Output everything in the Python built-ins excerpt below from "2. Read data" down to "both using sys.getsizeof()", copied word for word.

*** DOCUMENT EXCERPT Section Begins ***

Listing 457. map() syntax
map(<callable>, <sequence>)
data = [1, 2, 3]

list(map(float, data))
# [1.0, 2.0, 3.0]
map(float, [1, 2, 3])
# <map object at 0x11d15a190>

list(map(float, [1, 2, 3]))
# [1.0, 2.0, 3.0]

tuple(map(float, [1, 2, 3]))
# (1.0, 2.0, 3.0)

2.4.4.3. filter()

Listing 458. filter() syntax
filter(<callable>, <sequence>)
Listing 459. Show only even numbers
list(filter(lambda x: x % 2 == 0, data))
# [2, 4, 6]
data = [1, 2, 3, 4, 5, 6]

def is_even(x):
    if x % 2 == 0:
        return True
    else:
        return False

filter(is_even, data)
# <filter object at 0x11d182990>

list(filter(is_even, data))
# [2, 4, 6]

2.4.4.4. enumerate()

Listing 460. enumerate() syntax
enumerate(<sequence>)
header = ['a', 'b', 'c']

list(enumerate(header))
# [(0, 'a'), (1, 'b'), (2, 'c')]

dict(enumerate(header))
# {0: 'a', 1: 'b', 2: 'c'}

2.4.5. Generator as Iterator

a = (x for x in range(0,3))

next(a)
# 0

next(a)
# 1

next(a)
# 2

next(a)
# Traceback (most recent call last):
#   File "<input>", line 1, in <module>
# StopIteration

2.4.6. Assignments

2.4.6.1. Generators vs. Comprehensions - iris

  • Complexity level: medium

  • Lines of code to write: 40 lines

  • Estimated time of completion: 15 min

  • Solution: solution/generator_iris.py

English
  1. Download data/iris.csv and save as generator_iris.csv

  2. Read data skipping header

  3. Create function with returns all measurements for given species

  4. Species will be passed as an str argument to the function

  5. Implement solution using normal function

  6. Implement solution using generator and yield keyword

  7. Compare results of both using sys.getsizeof()

  8. What will happen if input data will be bigger?

Polish
  1. Pobierz data/iris.csv i zapisz jako generator_iris.csv

  2. Zaczytaj dane pomijając nagłówek

  3. Napisz funkcję która zwraca wszystkie pomiary dla danego gatunku

  4. Gatunek będzie podawany jako argument typu str do funkcji

  5. Zaimplementuj rozwiązanie wykorzystując zwykłą funkcję

  6. Zaimplementuj rozwiązanie wykorzystując generator i słówko kluczowe yield

  7. Porównaj wyniki obu używając sys.getsizeof()

  8. Co się stanie, gdy ilość danych będzie większa?

The whys and wherefores
  • Using generators

  • Unpacking lazy evaluated code

  • Comparing size of objects

  • Parsing CSV file

  • Filtering file content

Hint
fun = function_filter('setosa')

*** DOCUMENT EXCERPT Section Ends ***
*** PROVIDED DATA Section Begins ***

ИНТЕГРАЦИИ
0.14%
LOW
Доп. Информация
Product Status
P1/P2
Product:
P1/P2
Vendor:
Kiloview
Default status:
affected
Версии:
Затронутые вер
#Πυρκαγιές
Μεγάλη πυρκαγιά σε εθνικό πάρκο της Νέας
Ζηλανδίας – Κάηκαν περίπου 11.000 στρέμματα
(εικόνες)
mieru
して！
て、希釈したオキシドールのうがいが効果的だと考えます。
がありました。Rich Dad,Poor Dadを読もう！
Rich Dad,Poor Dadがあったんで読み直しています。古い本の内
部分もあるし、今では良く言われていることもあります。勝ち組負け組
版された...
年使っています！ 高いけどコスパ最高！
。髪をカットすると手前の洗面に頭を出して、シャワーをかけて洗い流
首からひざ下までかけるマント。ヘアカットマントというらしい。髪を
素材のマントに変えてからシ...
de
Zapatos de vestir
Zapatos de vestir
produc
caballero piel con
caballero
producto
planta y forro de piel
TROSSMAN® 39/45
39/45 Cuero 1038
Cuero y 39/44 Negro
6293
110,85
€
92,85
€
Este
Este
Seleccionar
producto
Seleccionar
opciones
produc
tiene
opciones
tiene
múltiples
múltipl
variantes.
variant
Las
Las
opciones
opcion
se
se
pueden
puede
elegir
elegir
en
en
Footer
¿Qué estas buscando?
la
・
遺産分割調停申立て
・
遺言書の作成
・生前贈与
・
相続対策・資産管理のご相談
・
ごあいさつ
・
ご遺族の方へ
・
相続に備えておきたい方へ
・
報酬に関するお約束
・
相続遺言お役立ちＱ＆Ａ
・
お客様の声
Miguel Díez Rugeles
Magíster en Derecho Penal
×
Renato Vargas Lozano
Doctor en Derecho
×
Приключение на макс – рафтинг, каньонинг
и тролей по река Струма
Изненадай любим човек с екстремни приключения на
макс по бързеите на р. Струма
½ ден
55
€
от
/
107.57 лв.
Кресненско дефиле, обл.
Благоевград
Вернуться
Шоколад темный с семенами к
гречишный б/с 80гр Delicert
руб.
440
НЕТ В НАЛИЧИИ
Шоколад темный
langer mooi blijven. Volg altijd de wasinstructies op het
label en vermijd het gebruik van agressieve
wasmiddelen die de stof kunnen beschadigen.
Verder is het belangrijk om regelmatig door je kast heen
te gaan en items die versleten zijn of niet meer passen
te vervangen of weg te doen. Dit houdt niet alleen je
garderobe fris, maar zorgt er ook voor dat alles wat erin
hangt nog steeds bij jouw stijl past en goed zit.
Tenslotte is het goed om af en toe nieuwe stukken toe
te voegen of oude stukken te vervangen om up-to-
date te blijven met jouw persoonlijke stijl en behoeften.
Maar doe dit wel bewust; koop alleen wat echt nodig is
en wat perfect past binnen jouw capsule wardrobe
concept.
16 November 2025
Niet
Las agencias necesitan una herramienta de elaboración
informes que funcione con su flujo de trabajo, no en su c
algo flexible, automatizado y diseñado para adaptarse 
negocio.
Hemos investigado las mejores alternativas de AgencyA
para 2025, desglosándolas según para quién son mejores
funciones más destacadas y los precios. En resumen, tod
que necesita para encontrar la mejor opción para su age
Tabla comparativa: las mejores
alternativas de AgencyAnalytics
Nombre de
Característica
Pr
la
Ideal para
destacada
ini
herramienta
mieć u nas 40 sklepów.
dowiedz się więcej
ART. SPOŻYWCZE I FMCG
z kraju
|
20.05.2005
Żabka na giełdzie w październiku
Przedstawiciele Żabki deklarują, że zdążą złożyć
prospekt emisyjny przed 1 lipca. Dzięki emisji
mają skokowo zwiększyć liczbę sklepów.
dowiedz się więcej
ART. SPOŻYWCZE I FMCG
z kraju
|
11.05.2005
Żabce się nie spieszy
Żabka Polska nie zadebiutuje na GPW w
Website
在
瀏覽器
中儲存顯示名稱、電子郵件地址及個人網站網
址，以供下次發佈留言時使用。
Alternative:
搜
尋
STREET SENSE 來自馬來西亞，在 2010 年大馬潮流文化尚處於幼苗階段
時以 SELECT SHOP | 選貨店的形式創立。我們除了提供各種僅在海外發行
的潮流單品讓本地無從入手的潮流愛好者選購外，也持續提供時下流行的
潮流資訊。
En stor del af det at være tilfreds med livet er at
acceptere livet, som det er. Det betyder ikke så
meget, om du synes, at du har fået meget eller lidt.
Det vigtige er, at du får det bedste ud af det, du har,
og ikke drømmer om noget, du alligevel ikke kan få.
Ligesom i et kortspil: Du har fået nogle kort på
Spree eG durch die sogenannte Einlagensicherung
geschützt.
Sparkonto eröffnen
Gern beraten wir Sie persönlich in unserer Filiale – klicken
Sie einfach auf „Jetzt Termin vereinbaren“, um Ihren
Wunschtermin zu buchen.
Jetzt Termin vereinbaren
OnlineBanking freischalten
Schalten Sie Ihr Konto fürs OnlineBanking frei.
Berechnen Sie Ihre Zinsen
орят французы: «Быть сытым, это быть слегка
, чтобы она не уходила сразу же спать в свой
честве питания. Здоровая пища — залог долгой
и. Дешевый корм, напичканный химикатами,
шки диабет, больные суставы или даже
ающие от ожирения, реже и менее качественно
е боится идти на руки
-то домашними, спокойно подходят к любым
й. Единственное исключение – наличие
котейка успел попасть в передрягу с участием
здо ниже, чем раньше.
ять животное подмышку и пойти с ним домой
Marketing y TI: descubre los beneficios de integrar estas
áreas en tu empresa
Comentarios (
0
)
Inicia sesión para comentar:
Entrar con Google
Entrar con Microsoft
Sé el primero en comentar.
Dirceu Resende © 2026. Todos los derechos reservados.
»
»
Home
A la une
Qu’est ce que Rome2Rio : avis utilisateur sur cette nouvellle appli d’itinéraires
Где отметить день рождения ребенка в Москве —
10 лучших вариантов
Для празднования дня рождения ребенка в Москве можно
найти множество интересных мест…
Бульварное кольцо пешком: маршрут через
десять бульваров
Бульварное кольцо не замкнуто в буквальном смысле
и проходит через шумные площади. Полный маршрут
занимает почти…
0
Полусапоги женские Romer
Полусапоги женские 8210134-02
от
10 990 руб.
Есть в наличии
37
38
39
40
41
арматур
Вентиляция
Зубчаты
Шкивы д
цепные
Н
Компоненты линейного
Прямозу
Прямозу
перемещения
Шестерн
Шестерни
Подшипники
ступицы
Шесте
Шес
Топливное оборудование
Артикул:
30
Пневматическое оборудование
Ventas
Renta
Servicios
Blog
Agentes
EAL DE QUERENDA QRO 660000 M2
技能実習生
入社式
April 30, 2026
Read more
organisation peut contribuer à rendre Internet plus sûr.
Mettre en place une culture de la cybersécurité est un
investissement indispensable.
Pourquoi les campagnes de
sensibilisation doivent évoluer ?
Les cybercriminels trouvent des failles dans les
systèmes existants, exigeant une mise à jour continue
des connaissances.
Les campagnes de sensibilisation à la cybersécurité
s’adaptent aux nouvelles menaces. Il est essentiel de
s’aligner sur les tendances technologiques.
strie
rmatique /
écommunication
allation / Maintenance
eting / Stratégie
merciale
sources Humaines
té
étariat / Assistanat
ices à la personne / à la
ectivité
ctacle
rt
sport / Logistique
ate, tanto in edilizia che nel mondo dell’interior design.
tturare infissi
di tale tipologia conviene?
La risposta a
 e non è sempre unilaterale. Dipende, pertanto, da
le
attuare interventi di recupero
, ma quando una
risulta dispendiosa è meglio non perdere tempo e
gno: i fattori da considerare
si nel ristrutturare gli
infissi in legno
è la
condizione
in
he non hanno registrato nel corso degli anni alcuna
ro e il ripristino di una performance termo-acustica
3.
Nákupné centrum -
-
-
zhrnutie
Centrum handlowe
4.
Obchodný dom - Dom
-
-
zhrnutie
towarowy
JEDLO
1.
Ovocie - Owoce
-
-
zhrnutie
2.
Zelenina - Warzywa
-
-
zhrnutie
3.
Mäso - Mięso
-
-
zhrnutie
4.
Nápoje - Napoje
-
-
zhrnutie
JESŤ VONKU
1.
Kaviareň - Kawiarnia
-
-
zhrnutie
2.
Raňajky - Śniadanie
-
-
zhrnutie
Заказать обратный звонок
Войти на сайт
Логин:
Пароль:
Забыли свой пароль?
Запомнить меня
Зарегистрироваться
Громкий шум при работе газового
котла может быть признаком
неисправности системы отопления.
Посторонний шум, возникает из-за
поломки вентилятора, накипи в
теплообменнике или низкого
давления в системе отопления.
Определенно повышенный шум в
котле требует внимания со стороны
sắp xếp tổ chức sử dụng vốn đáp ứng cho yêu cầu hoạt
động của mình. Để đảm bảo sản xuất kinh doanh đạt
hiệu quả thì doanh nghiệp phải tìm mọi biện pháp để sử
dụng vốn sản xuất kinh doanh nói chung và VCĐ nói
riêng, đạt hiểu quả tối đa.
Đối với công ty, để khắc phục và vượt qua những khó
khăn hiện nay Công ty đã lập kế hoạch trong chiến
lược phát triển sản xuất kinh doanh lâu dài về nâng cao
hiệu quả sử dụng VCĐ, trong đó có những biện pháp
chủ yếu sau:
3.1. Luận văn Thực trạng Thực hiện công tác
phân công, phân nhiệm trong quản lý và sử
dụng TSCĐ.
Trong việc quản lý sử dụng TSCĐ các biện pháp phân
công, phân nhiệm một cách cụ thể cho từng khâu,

*** PROVIDED DATA Section Ends ***

**TASK RESPONSE:**
2. Read data skipping header

  3. Create function with returns all measurements for given species

  4. Species will be passed as an str argument to the function

  5. Implement solution using normal function

  6. Implement solution using generator and yield keyword

  7. Compare results of both using sys.getsizeof()